His play with the Brewers drew interest from MLB teams and on August 9, 1912, he was dealt to the Chicago White Sox for $10,000 and two players. Schalk was in the starting lineup two days later. "Until he entered Cooperstown, Schalk classified the afternoon of his first major-league game as his greatest thrill in baseball," Cooper writes.
Schalk then literally grew up in public. Diminutive in stature for a catcher at 5-foot-9 and 165 pounds, he was often mistaken for a bat-boy in his early years with the ChiSox. He married Lavinia Graham in October 1916, with a daughter -- Pauline -- born in 1918 and a son -- Ray Jr. -- born in 1921.
As World War One gripped the nation, Schalk was a key player -- batting .286 -- in Chicago's American League pennant and World Series victory in 1917. Bright skies were on the horizon for a possible dynasty in the making, but a tsunami of deceit wiped things out in 1919.
"Then there was the Black Sox scandal. Schalk had a unique perspective on the World Series of 1919, when teammates conspired with gamblers and intentionally lost to the Cincinnati Reds," Cooper writes. "Schalk was the first of the honest players - the so-called Clean Sox - to know something was up; after all, he could tell immediately when his pitchers ignored his signals and when they grooved the ball to Reds hitters."
Any lingering anger and frustration stayed inside the heart of the honest star. Cooper cites club owner Charles A. Comiskey trying to prevent the club from being dismantled, while maintaining his iconic reputation in the game, and what happened to Buck Weaver -- receiving a lifetime suspension because he did not report the meetings he attended with his Black Sox teammates -- as major reasons why Schalk maintained his own code of silence.

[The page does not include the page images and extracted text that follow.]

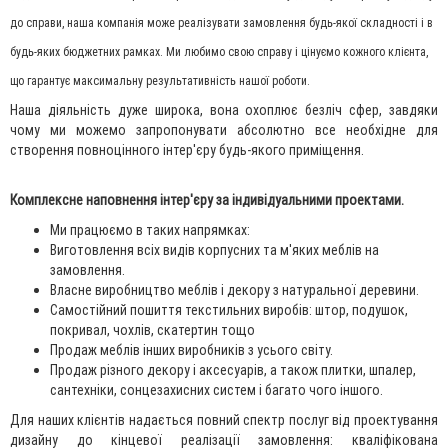
до справи, наша компанія може реалізувати замовлення будь-якої складності і в
будь-яких бюджетних рамках. Ми любимо свою справу і цінуємо кожного клієнта,
що гарантує максимальну результативність нашої роботи.
Наша діяльність дуже широка, вона охоплює безліч сфер, завдяки
чому ми можемо запропонувати абсолютно все необхідне для
створення повноцінного інтер'єру будь-якого приміщення.
Комплексне наповнення інтер'єру за індивідуальними проектами.
Ми працюємо в таких напрямках:
Виготовлення всіх видів корпусних та м'яких меблів на
замовлення.
Власне виробництво меблів і декору з натуральної деревини.
Самостійний пошиття текстильних виробів: штор, подушок,
покривал, чохлів, скатертин тощо
Продаж меблів інших виробників з усього світу.
Продаж різного декору і аксесуарів, а також плитки, шпалер,
сантехніки, сонцезахисних систем і багато чого іншого.
Для наших клієнтів надається повний спектр послуг від проектування
дизайну до кінцевої реалізації замовлення: кваліфікована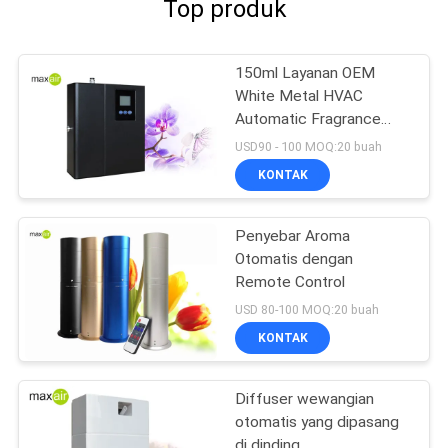
Top produk
150ml Layanan OEM
White Metal HVAC
Automatic Fragrance
Diffuser
USD90 - 100 MOQ:20 buah
KONTAK
Penyebar Aroma
Otomatis dengan
Remote Control
USD 80-100 MOQ:20 buah
KONTAK
Diffuser wewangian
otomatis yang dipasang
di dinding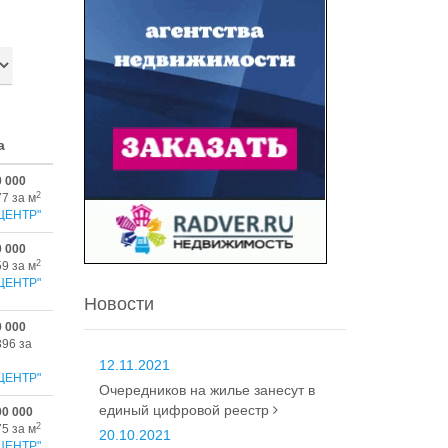
а
0 000
2
77 за м
ЦЕНТР"
0 000
2
59 за м
ЦЕНТР"
Новости
0 000
396 за
12.11.2021
ЦЕНТР"
Очередников на жилье занесут в
единый цифровой реестр
00 000
2
75 за м
20.10.2021
ЦЕНТР"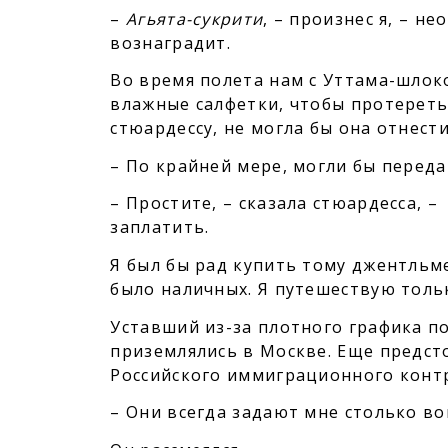
–
Агьята-сукрити
, – произнес я, – н
вознаградит.
Во время полета нам с Уттама-шлоко
влажные салфетки, чтобы протереть
стюардессу, не могла бы она отнест
– По крайней мере, могли бы передат
– Простите, – сказала стюардесса, –
заплатить.
Я был бы рад купить тому джентльме
было наличных. Я путешествую толь
Уставший из-за плотного графика пое
приземлялись в Москве. Еще предс
Российского иммиграционного конт
– Они всегда задают мне столько во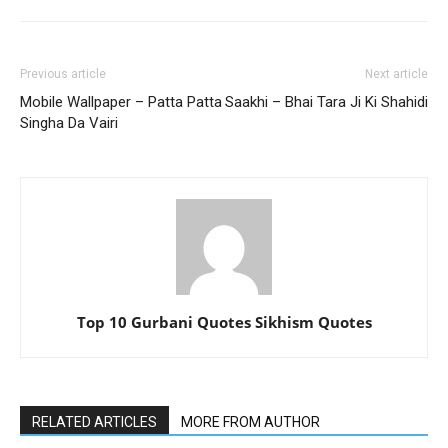
Previous article
Next article
Mobile Wallpaper – Patta Patta
Saakhi – Bhai Tara Ji Ki Shahidi
Singha Da Vairi
Top 10 Gurbani Quotes Sikhism Quotes
RELATED ARTICLES
MORE FROM AUTHOR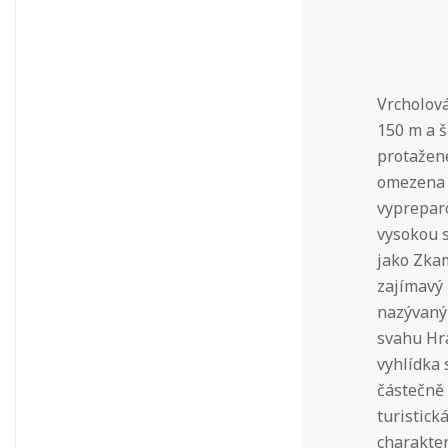
Vrcholová
150 m a š
protažené
omezena 
vypreparo
vysokou 
jako Zkam
zajímavý 
nazývaným
svahu Hra
vyhlídka 
částečně
turistick
charakter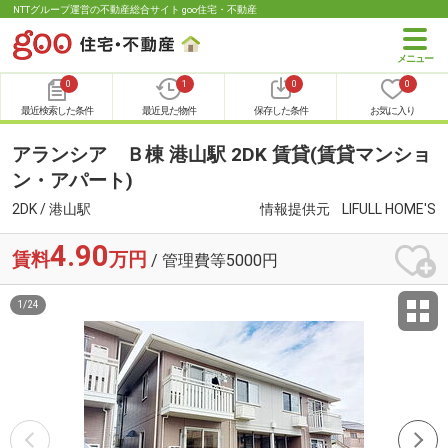
NTTグループ運営の不動産総合サイト goo住宅・不動産
0
1
0
0
最近検索した条件
最近見た物件
保存した条件
お気に入り
アランシア Ｂ棟 港山駅 2DK 賃貸(賃貸マンショ
ン・アパート)
2DK / 港山駅
情報提供元
LIFULL HOME'S
4.90
賃料
万円
/ 管理費等5000円
1
/
24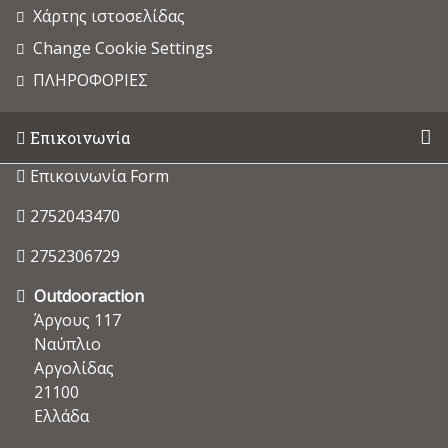
Χάρτης ιστοσελίδας
Change Cookie Settings
ΠΛΗΡΟΦΟΡΙΕΣ
Επικοινωνία
Επικοινωνία Form
2752043470
2752306729
Outdooraction
Άργους 117
Ναύπλιο
Αργολίδας
21100
Ελλάδα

"Even after the cover-up failed and Shoeless Joe Jackson and seven others received lifetime suspensions, Schalk maintained his silence," Cooper writes. "That to his dying day (Schalk) refused to tell what he knew about the scandal not only frustrated fans and researchers, it diluted his prominence in baseball history."
By 1924, lingering injuries made Schalk a battered veteran at age 32. A 1927 photograph of his gnarled right hand truly tells the story of a player who dons the armor of a catcher. A player-manager for Chicago in 1927 and 1928, he was a coach and player (five games) in 1929 for the New York Giants. Schalk only appeared in 23 games from 1927-1929 and retired with 1,727 regular season defensive appearances out of 1,762 games played.
He stayed in the game as a coach for the Chicago Cubs and manager for the Buffalo Bisons of the International League, Indianapolis Indians of the American Association and -- going full-circle on the diamond -- for the Brewers for the last half of the 1940 season before calling it a career at the age of 48. In 1955, Schalk gained enshrinement in the National Baseball Hall of Fame & Museum through a vote by the Veteran's Committee. His .253 career batting average is the lowest for an inductee who was a position player.
Schalk's health was declining precipitously by 1969 and the family suffered a tragic loss when Ray Jr. committed suicide in February 1970. On May 19 of that year, Schalk, 77, died of complications caused by cancer of the esophagus.
"He was usually the shortest man on the field, but Schalk was the yardstick against whom other catchers were measured," Cooper writes.